EXERCISE AIM
Starting with the opening line of the entries below, transcribe each line exactly up to and including the one that has "right knee: (221, 798)"; pictures are not copied.

EXCERPTED DATA
________________________________________
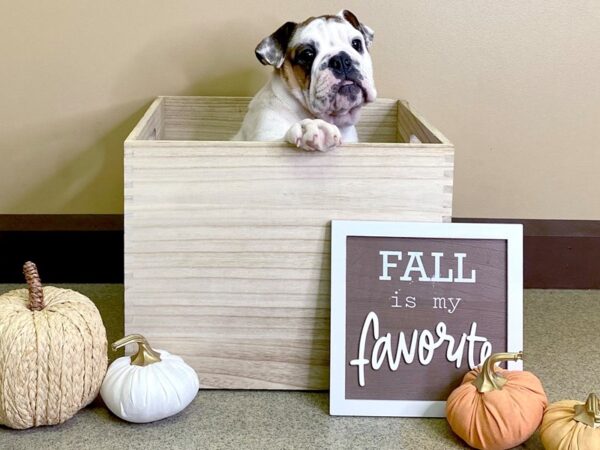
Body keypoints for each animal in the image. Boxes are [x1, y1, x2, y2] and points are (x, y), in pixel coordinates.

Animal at [233, 9, 378, 151]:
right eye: (307, 54)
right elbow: (279, 140)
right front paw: (312, 127)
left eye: (356, 43)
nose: (341, 60)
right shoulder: (263, 138)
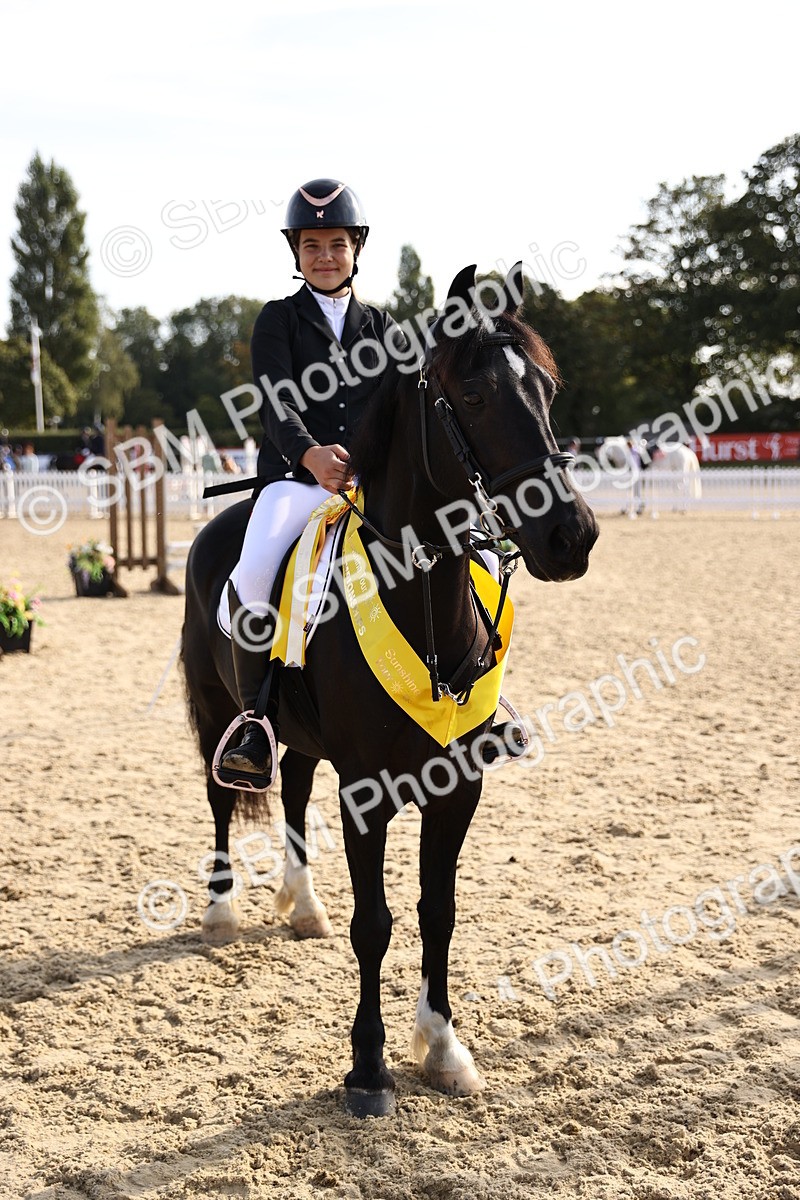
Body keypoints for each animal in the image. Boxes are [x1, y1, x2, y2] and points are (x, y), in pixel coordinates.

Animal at [181, 263, 599, 1117]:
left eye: (545, 387)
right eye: (472, 395)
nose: (570, 537)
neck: (423, 598)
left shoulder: (458, 784)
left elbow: (439, 912)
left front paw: (442, 1048)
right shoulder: (366, 791)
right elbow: (374, 923)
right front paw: (368, 1068)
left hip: (299, 734)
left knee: (293, 784)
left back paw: (302, 905)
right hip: (215, 712)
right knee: (221, 798)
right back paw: (221, 911)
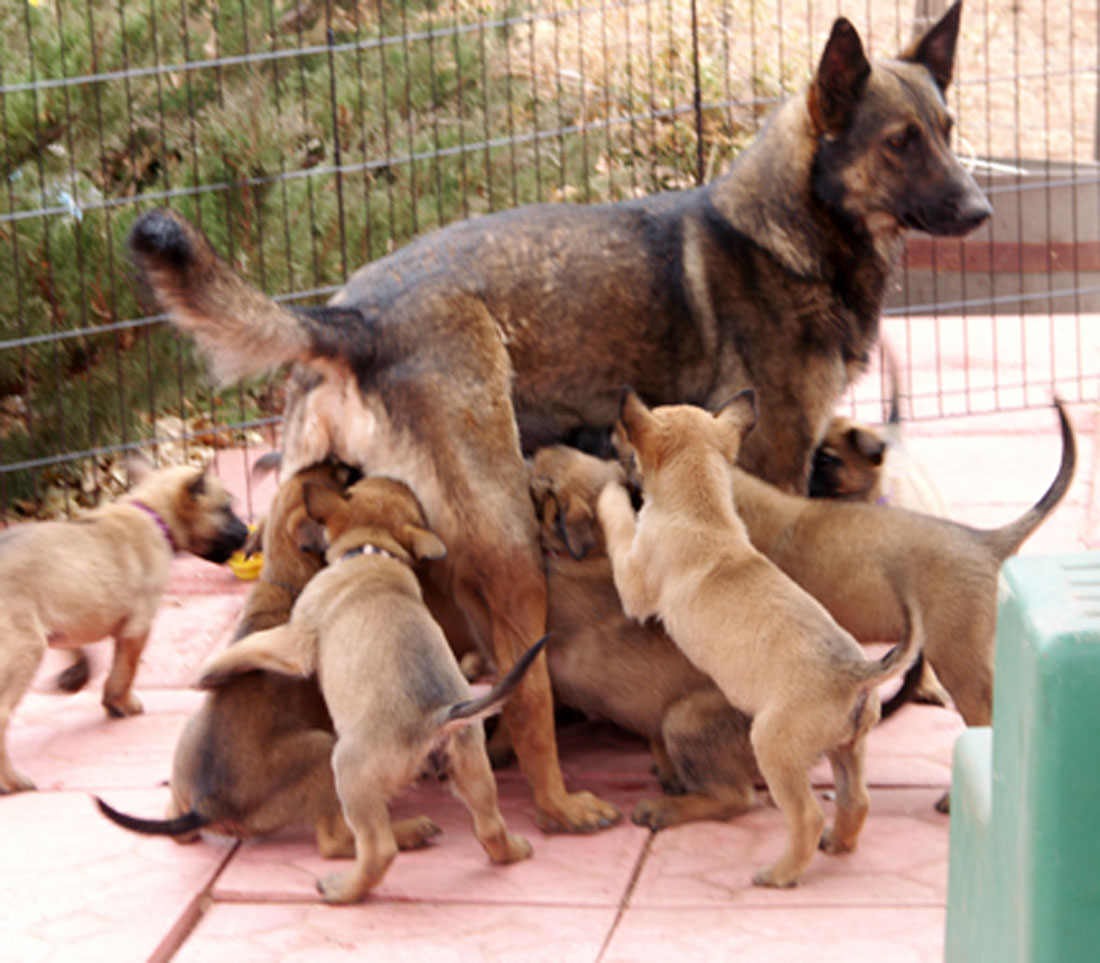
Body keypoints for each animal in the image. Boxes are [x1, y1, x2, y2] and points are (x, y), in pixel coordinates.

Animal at [94, 462, 437, 858]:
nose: (357, 466)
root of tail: (209, 806)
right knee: (335, 841)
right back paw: (410, 830)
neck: (287, 577)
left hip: (191, 737)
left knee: (179, 826)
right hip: (323, 750)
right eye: (340, 478)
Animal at [199, 477, 541, 906]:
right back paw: (514, 850)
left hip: (349, 772)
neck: (372, 550)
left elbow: (251, 647)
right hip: (472, 769)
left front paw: (209, 673)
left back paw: (341, 889)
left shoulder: (295, 641)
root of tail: (438, 718)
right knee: (490, 828)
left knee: (377, 850)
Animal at [530, 444, 756, 827]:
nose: (528, 452)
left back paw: (664, 809)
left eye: (538, 480)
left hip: (684, 719)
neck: (592, 553)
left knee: (735, 797)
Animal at [598, 391, 924, 889]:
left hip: (773, 749)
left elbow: (619, 527)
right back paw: (838, 843)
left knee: (805, 815)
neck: (705, 512)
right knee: (856, 800)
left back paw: (781, 873)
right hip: (847, 749)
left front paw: (609, 494)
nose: (605, 437)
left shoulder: (634, 585)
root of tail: (855, 674)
________________________________________
WRITTEN RESPONSE
Body keypoints for each animal in the image. Boxes are [x1, y1, x2, y2] and points are (x, y), in pixel coordinates.

Animal at [233, 9, 378, 151]:
right eye: (307, 54)
right elbow: (279, 140)
right front paw: (312, 127)
left eye: (356, 43)
nose: (341, 60)
right shoulder: (263, 138)
Body keypoints for each animal in the image. Boxes are [x1, y1, x2, y2] and points are (x, y), in pixel coordinates.

Animal at [181, 263, 599, 1117]:
left eye: (545, 387)
right eye: (472, 395)
nose: (570, 537)
neck: (423, 598)
left shoulder: (458, 784)
left elbow: (439, 912)
left front paw: (442, 1048)
right shoulder: (366, 791)
right elbow: (374, 923)
right front paw: (368, 1068)
left hip: (299, 734)
left knee: (293, 784)
left back paw: (302, 905)
right hip: (215, 712)
right knee: (221, 798)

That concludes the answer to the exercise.